-- Start of Text passage --

Tax Row The Spy Who Came in from... Switzerland

German authorities have arrested a Swiss spy in a tax evasion scandal that is rattling the country's rich and damaging relations between the two neighbors.
It's not exactly James Bond, but the Swiss spy scandal has caused upset in Berlin and Bern.

It all sounds so unlikely, even for an airport thriller story. Why would boring and peace-loving Switzerland want to spy on its larger, friendly neighbor Germany? The answer, of course, is money and power.

A Swiss agent allegedly not only spied on officials at the finance ministry in Germany’s largest state of North Rhine Westphalia, but also planted an informant there, according to media reports this week. His goal was to find out which German tax investigators were involved in the controversial acquisition by NRW of CDs containing lists of wealthy German tax dodgers with Swiss bank accounts.

The NRW government started purchasing CDs containing the details of thousands of suspected German tax frauds with Swiss accounts in 2010. It prompted thousands of evaders to come forward in NRW alone, and also led to raids on several German clients of Credit Suisse. The Swiss believe the purchase of the CDs is a gross breach of privacy.

The latest scandal has caused uneasiness in both Germany and Switzerland. NRW Finance Minister Norbert Walter-Borjans, a member of the center-left Social Democratic Party (SPD), was blunt in his assessment of the allegations. "It is hard to imagine that this type of spy thriller is not playing in the movie theater, but is in fact unfolding at our doorstep," he told Handelsblatt.

I am anxious to see how the Swiss intelligence service explains such behavior. Norbert Walter-Borjans, Finance Minister, North-Rhine Westphalia

He indirectly accused the Swiss intelligence agency, the NDB, of facilitating tax evasion. He said the case shows "how strong the defenders of the business model of tax evasion and facilitating it still are. I am anxious to see how the Swiss intelligence service explains such behavior."

Martin Schulz, the SPD’s candidate for chancellor in Germany’s September general election, was also alarmed: "I think this is a far-reaching process," he said on Thursday. The case, he added, shows that the fight against tax fraud must be continued.

German news outlets broke the story this week. According to their reports, a Swiss agent involved in the placing of an informant in the NRW ministry, named Daniel M., was arrested last Friday in Frankfurt. The source was allegedly to provide "direct information" about how German authorities go about purchasing the tax CDs. Thomas Schäfer, the finance minister in the neighboring state of Hesse, told Handelsblatt: "If this is true, it would not be sustainable. Tax investigators have seen a lot, but this would be a new twist."

-- End of Text passage --

**What is expected:**
From the article about the Swiss spy scandal, copy out word for word the passage that runs from "It all sounds" to "Swiss bank accounts.".

-- Start of Available data --

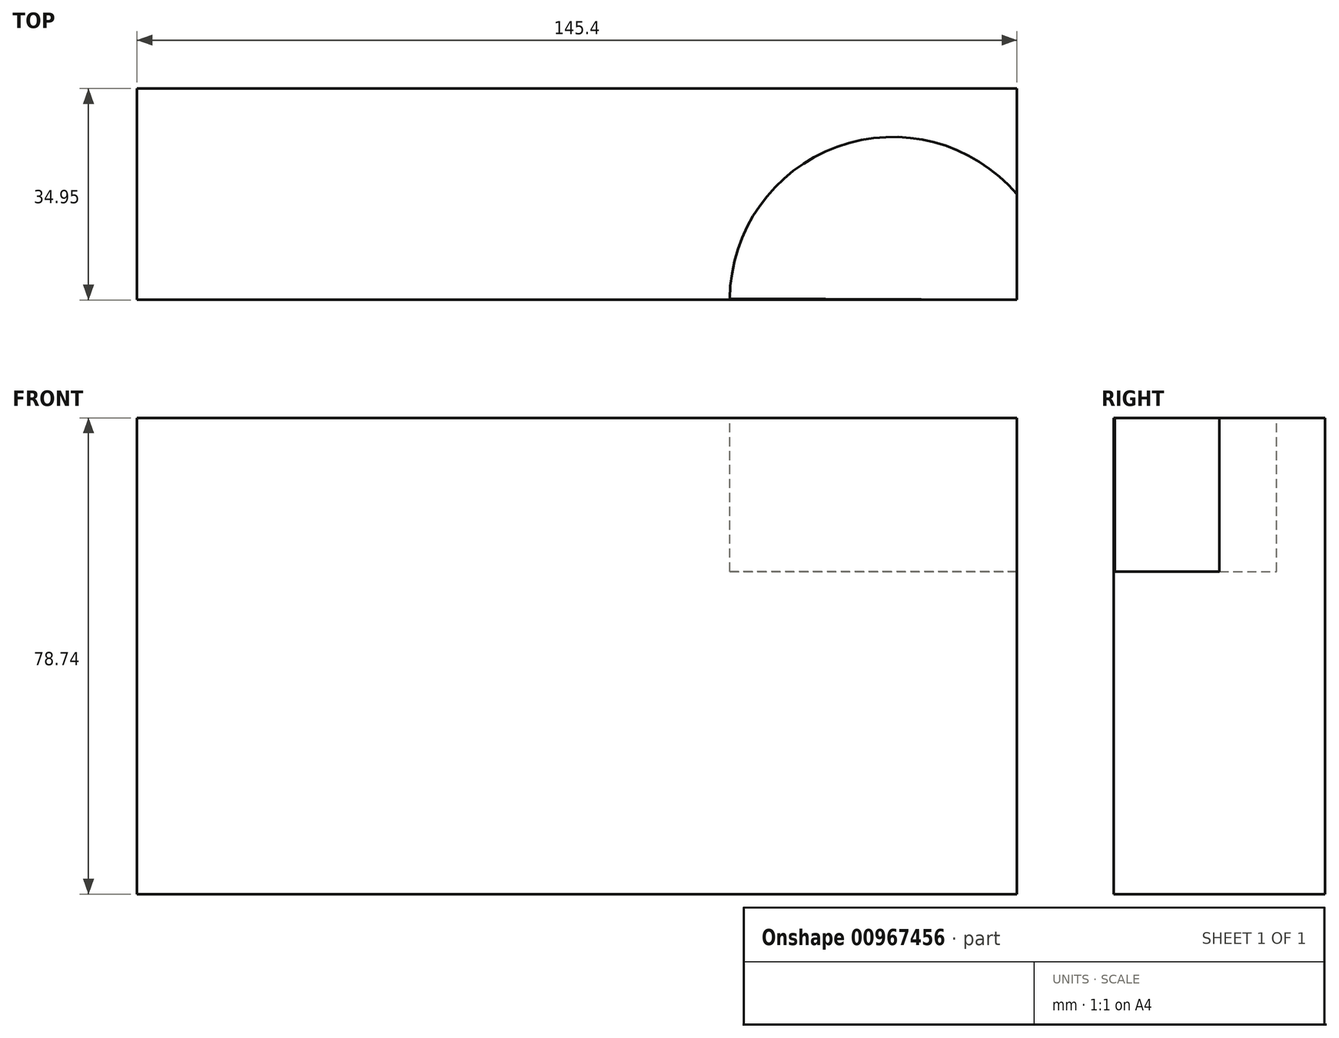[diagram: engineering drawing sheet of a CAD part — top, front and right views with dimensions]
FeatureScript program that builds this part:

-- End of Available data --

**Result:**
It all sounds so unlikely, even for an airport thriller story. Why would boring and peace-loving Switzerland want to spy on its larger, friendly neighbor Germany? The answer, of course, is money and power.

A Swiss agent allegedly not only spied on officials at the finance ministry in Germany’s largest state of North Rhine Westphalia, but also planted an informant there, according to media reports this week. His goal was to find out which German tax investigators were involved in the controversial acquisition by NRW of CDs containing lists of wealthy German tax dodgers with Swiss bank accounts.